▸ DIRECTIVE
From the entries below, pull out every line that contains the word "صباح".

▸ EXTRACTED DATA
"""
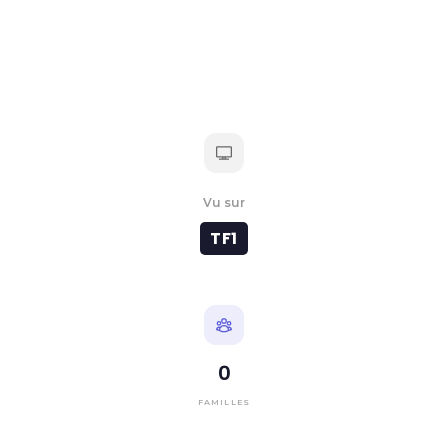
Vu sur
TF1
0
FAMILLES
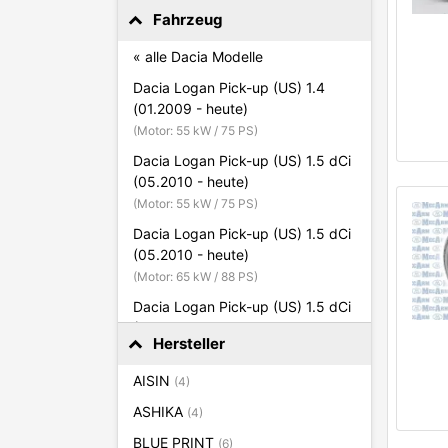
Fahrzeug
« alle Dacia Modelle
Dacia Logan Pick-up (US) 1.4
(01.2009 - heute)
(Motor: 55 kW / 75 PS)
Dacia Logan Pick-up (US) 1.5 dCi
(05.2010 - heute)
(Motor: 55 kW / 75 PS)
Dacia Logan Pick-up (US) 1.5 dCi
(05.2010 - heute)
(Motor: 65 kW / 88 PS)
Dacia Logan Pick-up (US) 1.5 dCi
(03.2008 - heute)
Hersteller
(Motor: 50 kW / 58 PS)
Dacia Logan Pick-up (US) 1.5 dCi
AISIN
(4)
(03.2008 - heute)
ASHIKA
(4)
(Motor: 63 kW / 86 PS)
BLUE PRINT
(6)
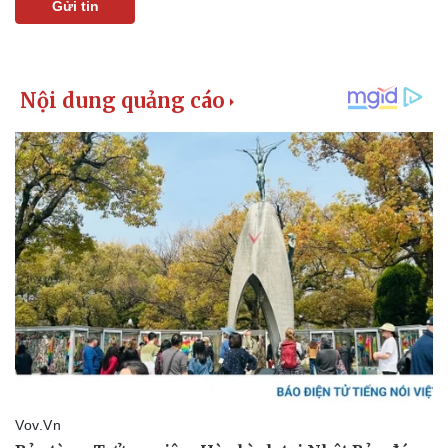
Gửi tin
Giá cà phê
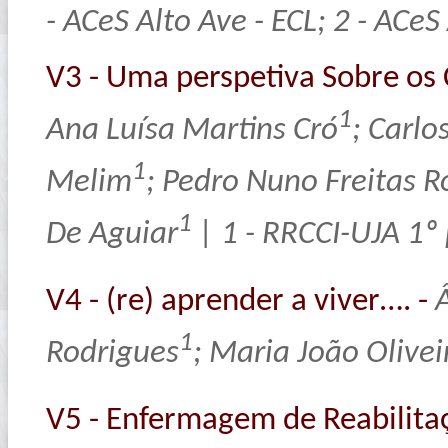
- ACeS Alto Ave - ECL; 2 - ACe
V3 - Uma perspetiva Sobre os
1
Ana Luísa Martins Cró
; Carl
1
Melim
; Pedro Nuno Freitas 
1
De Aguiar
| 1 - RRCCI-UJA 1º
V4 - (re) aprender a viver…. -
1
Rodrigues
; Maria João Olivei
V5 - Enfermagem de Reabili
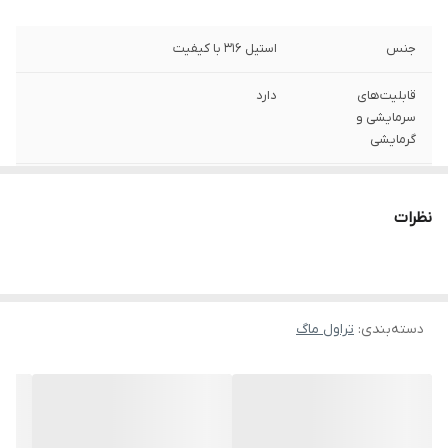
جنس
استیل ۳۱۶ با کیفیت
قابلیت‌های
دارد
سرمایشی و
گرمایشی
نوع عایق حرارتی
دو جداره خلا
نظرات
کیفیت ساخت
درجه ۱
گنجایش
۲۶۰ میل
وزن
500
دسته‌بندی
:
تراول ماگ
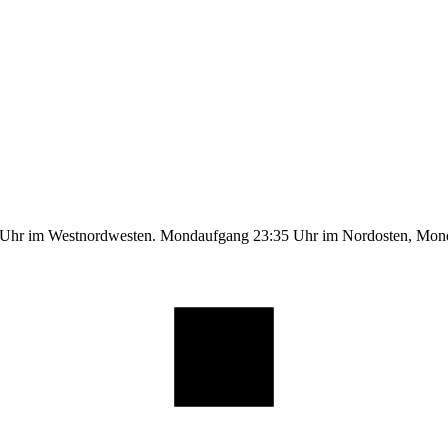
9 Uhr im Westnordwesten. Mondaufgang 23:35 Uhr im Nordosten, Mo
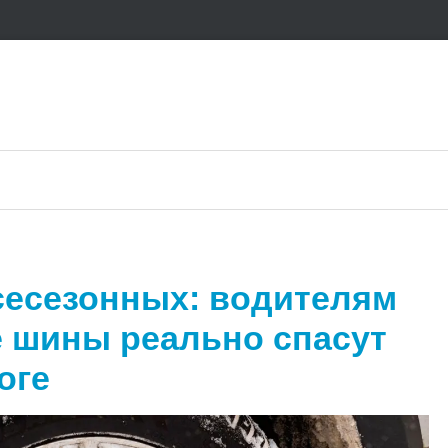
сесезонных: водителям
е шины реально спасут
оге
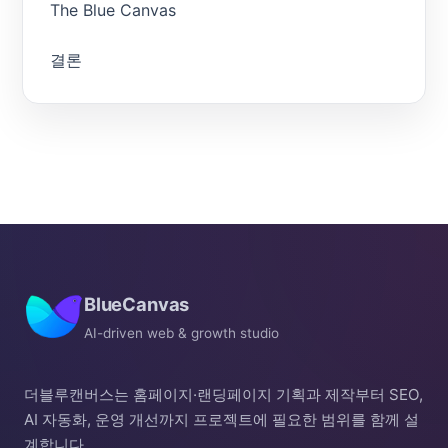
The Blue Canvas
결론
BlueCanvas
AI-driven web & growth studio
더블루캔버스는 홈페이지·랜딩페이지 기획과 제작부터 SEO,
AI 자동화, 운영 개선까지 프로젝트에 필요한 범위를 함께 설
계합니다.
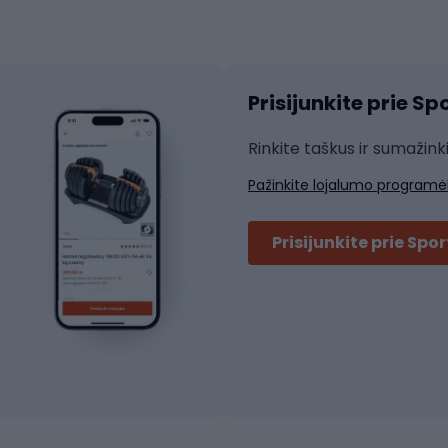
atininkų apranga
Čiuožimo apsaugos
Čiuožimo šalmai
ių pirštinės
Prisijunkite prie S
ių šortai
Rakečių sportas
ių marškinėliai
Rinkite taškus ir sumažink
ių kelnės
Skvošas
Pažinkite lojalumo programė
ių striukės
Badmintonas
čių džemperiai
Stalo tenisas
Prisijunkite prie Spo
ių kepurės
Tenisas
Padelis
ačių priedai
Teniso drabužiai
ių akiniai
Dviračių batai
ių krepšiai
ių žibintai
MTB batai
"""
"""
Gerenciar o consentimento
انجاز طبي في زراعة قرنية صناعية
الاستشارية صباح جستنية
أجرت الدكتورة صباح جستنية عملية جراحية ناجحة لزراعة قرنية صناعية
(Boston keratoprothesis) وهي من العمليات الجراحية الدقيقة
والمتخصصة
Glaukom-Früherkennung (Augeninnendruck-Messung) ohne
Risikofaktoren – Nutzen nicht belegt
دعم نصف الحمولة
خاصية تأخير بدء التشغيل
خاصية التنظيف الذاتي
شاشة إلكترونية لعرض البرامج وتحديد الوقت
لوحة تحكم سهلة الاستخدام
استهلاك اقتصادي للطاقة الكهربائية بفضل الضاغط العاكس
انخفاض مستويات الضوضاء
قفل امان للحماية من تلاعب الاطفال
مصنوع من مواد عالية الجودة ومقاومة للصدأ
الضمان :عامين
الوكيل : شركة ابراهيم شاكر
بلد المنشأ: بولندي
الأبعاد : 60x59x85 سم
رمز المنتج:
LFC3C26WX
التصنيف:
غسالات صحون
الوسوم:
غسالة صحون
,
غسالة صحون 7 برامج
"""
▸ REPLY TO THE EXERCISE
الاستشارية صباح جستنية
أجرت الدكتورة صباح جستنية عملية جراحية ناجحة لزراعة قرنية صناعية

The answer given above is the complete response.